England means various things to me. It's the past but it's also the future. As much as I love Paris, I imagine that I'll end up back in the UK at some point. The thought makes me feel a little sick.
In fact the whole thought of the future makes me feel a little nauseous. I'm definitely a man who lives in the moment. And, as far as I'm concerned, I have good reason to.
I'm the fourth generation in a line of men who died before their sixtieth birthdays. My Dad died at 59, my grandfather at 58, my great-grandfather at 59. I've never really paid much attention to my pension fund. I wonder why?
True, I'm a lot healthier than any of these men before me. I don't smoke and, although I'm in desperate need of dropping 'quelques' kilos, I have an active life that keeps my heart going. I make sure that I get regular aerobic workouts, but you know that if you read this regularly (wink, wink).
Despite all this, I still find the future a strange place and it's not somewhere I ever really want to think about.
Maybe it's the lack of someone by my side. Maybe that's what makes people think about the future; plan, dream, anticipate. Maybe.
I'm not saying that I don't want a future - far from it - but I can never look too far ahead. I get anxious, nervous, unsteady if I think about next year, five years' time.
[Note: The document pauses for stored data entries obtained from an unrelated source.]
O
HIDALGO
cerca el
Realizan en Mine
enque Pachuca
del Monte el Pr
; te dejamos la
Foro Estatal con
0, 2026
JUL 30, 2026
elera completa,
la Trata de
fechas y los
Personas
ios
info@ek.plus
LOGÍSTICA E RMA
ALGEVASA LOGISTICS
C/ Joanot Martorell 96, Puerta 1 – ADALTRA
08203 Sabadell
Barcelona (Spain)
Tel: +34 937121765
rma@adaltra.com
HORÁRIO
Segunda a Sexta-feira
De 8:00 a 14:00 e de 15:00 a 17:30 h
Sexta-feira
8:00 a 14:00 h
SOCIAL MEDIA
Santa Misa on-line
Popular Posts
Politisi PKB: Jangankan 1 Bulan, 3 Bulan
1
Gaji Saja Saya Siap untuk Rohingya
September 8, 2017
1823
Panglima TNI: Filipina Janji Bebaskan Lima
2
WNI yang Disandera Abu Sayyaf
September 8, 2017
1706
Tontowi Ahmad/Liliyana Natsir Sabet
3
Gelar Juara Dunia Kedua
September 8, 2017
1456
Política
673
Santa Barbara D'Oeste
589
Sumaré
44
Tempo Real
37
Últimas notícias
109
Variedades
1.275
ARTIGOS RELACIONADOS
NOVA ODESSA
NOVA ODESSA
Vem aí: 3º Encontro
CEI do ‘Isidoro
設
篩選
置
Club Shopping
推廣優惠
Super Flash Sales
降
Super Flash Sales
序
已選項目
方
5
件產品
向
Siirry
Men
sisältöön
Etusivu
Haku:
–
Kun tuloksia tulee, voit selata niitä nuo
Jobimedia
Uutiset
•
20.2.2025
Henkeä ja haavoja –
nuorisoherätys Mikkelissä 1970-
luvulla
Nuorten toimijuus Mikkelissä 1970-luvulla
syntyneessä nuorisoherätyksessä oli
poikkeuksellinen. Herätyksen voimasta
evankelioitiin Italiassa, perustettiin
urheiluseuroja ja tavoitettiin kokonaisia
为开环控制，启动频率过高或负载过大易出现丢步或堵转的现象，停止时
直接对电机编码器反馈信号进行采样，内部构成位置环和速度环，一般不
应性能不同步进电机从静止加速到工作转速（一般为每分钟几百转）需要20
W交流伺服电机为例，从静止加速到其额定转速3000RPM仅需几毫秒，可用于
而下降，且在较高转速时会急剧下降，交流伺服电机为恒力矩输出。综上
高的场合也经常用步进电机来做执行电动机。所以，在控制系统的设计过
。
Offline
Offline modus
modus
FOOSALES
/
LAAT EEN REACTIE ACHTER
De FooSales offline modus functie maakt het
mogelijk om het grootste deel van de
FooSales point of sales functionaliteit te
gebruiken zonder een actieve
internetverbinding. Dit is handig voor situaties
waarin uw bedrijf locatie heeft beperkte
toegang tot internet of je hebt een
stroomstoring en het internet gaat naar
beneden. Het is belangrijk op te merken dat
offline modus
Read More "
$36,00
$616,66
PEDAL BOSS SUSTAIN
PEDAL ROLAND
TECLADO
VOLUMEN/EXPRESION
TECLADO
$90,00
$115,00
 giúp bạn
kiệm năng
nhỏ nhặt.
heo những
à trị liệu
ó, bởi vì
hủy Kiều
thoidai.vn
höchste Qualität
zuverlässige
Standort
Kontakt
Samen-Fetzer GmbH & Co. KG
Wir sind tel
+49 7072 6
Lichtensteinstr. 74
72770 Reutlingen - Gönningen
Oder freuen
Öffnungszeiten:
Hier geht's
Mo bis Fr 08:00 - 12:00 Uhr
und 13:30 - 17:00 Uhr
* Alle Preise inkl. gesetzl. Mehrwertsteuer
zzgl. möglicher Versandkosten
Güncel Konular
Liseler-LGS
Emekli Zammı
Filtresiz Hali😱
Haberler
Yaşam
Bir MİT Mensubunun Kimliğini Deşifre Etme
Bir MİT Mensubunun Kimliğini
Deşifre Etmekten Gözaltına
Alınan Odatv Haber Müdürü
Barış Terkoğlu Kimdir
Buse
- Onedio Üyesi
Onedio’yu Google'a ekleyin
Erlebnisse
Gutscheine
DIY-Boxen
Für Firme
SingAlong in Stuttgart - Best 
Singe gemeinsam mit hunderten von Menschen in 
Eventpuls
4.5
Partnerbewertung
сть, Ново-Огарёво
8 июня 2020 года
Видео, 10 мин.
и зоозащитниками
I'm happy to think about the things I want to achieve in my life. I want to go to Easter Island. I want to live in Tokyo. I want to see the grown-ups that my nieces and nephew become. I want to wake up next to someone and think 'this is it, this is love'.
But make me think about these things in terms of 'when' and 'how', and I'll just turn and run.
Of all the things I want for myself, mostly, I want to be happy to think about the future.
For the time being, I'll occasionally give what lies ahead a passing thought or a glance, but I won't dwell.
The future is for other people. I just want now, thanks.